The best mental model of RLHF'd LLMs that I've seen is that they are statistical models "simulating"[1] how a human-like character would respond to a given natural-language input. To calculate the statistically "most likely" answer that an intelligent creature would give to a non-trivial question, with any sort of accuracy, you need emergent effects which look an awful like like a (low fidelity) simulation of intelligence. This includes simulating "thought". (And the distinction between "simulating thinking" and "thinking" is a distinction without a difference given enough accuracy)

I'm curious as to what "capabilities" you think the layperson is misled about, because if anything they tend to exceed layperson understanding IME. And I'm curious what mental model you have of LLMs that provides more "true understanding" of how a statistical model can generate answers that appear nowhere in its training.

[1] It also begs the question of whether there exists a clear and narrow definition of what "thinking" is that everyone can agree on. I suspect if you ask five philosophers you'll get six different answers, as the saying goes.

[2] https://www.astralcodexten.com/p/janus-simulators

> It also begs the question of whether there exists a clear and narrow definition of what "thinking" is that everyone can agree on. I suspect if you ask five philosophers you'll get six different answers, as the saying goes.

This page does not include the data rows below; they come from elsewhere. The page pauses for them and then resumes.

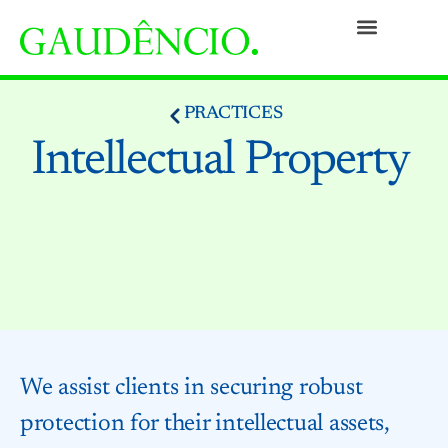
Practices
People
Our Culture
Social Commitment
Awards and Recognitions
Contact
PRACTICES
Intellectual Property
We assist clients in securing robust
protection for their intellectual assets,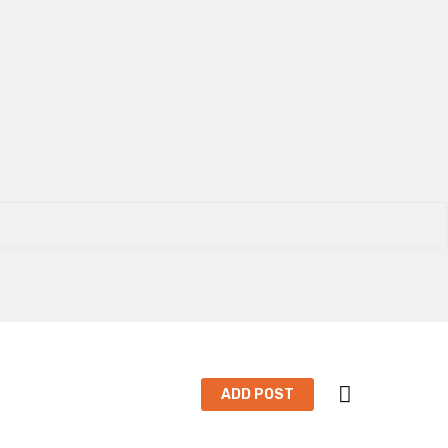
ADD POST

And yet we added a hand wavy 7th to humanize a peice of technology.

I know this is the terminology, but I'd argue that the activations are the actual thinking. It's probably too late to change that, but I wish people would refer to thinking as the work Anthropic and Deepmind are doing with their mech interp
It's a misleading "term of art" which is more accurately described as a "term of marketing". Reasoning is precisely what LLMs don't do and it's precisely why they are unsuited to many tasks they are peddled for.
How are you defining "reasoning" such that you are confident that LLMs are definitely not doing it? What evidence do you have to that effect? (And are you certain that none of your reasoning applies to humans as well?)
They don’t ”think”.

https://arxiv.org/abs/2503.09211

They don’t ”reason”.

https://ml-site.cdn-apple.com/papers/the-illusion-of-thinkin...

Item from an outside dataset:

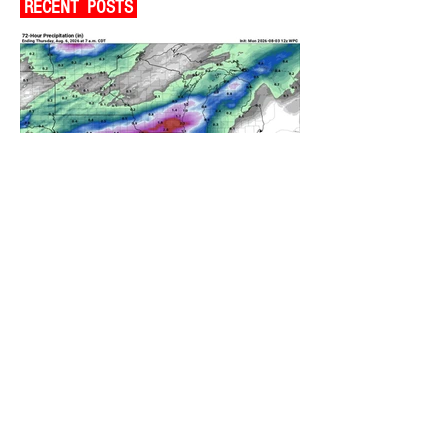
RECENT POSTS
A WEDNESDAY WASHOUT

They don’t even always output their internal state accurately.

https://arxiv.org/abs/2505.05410

These kind of comments are the equivalent of going to dog owners' forums, analyzing word choices in every post and warning the dog owners about the dangers of anthropomorphizing their pets, an effort as accurate as it is boorish and ineffectual.
Dogs will not be quite as widely influencing decisions concerning other people.
What are we doing when we think?
Human neurons are not reducible to arithmetic artificial neurons in a statistical model. Do not conflate them.
Why not, actually?
Because we do not have a complete understanding of human neurons. How are we supposed to accurately model something we cannot directly observe?
We don't know yet. But we do know it's certainly not statistical token prediction.

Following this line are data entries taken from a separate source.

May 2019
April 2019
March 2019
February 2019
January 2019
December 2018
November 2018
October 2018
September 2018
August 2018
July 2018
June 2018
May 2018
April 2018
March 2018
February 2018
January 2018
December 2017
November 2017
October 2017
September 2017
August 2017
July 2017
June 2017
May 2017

(People can do statistical token prediction too, but that's called "bullshitting", not "thinking". Thinking is a much wider class of activity.)

Do we know that with certainty? Do we actually?

Because my understanding is that how "thinking" works is actually still a total mystery. How is it we no for certain that the basis for the analog electric-potential-based computing done by neurons is not based on statistical prediction?

Do we have actual evidence of that, or are you just doing "statistical token prediction" yourself?

You’re reversing the burden of proof in a similar manner as religious people often do. Absence of evidence is not evidence of absence, and so on.